Until now, our focus has been on those who are working through psychosocial issues, or more plainly, problems in living their lives. We are also supportive of families who have found mainstream treatments harmful and who inquire about person-centered alternatives. Today, I am aware of the need to expand our impact by joining with others whose rights are under threat.
Liz Moore, writing in the March 18, 2020 issue of Rooted in Rights, in the article Disabled People Are Not Simply Dispensable During a Pandemic:
“In a recent article about the financial impact of COVID-19, The Telegraph went so far as to say, “From an entirely disinterested economic perspective, the COVID-19 might even prove mildly beneficial in the long term by disproportionately culling elderly dependents.” It didn’t take long for this outbreak to bring out eugenicist arguments. The use of the word “culling” here is particularly disturbing. As a disabled person who might be disproportionately culled, it is easy to despair at this situation.”
If we are going to have a chance of maintaining our rights we must have, a powerful VOICE, one that joins with other oppressed groups. We need to work with organizations like Surviving Race, Drug Policy Alliance, and others that look at our sisters and brothers who are incarcerated, who are homeless, who are penalized because of race, gender, disability, or sexual orientation. A friend reminded me of the rallying cry of the AIDS coalition, Act Up, “Silence=Death.” We must look at what we have in common rather than our differences. Our numbers need to swell so that we can attain influence. The demands we make must be clear and able to be accomplished. I think of the canary in the coal mine when I say we represent the hope for changing how we relate to each other and saving our home—mother earth.
The question that is presently unanswerable is whether this crisis will stimulate progress or regression. I choose to believe that it is an opportunity but that we must fight to make it happen. My dream: To build compassionate communities where people who look, act, or think differently are supported in ways for them to develop their innate potential. That each of us has value and that we learn from each other’s strength and weakness, where we are all able to have safe, affordable places to live and enough wholesome food to sustain good health.

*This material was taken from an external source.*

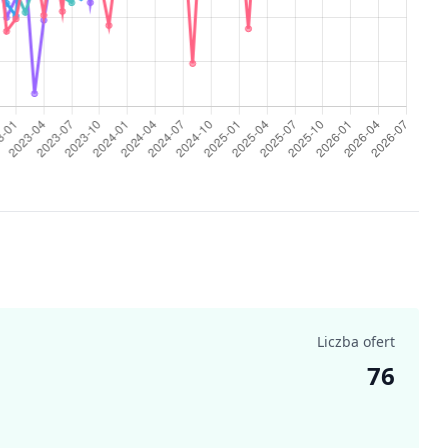
Liczba ofert
76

During this time of crisis, we could learn and accept that we are all connected and begin to value the power of compassion. I hope that now is the time for us to push the envelope to make the so necessary changes we desperately need. All of us need to ponder what we are willing to risk and perhaps stretch a bit to overcome identity politics and allegiances to tribalism.
David Oaks, the founder and longtime force behind MFI, said recently at our biweekly Shield meeting. “Now, we are no longer the 5% minority, we are the 100%.” We are all in this together. If it is truly 100% I am hoping we find new creative ways to unite and push in the same direction.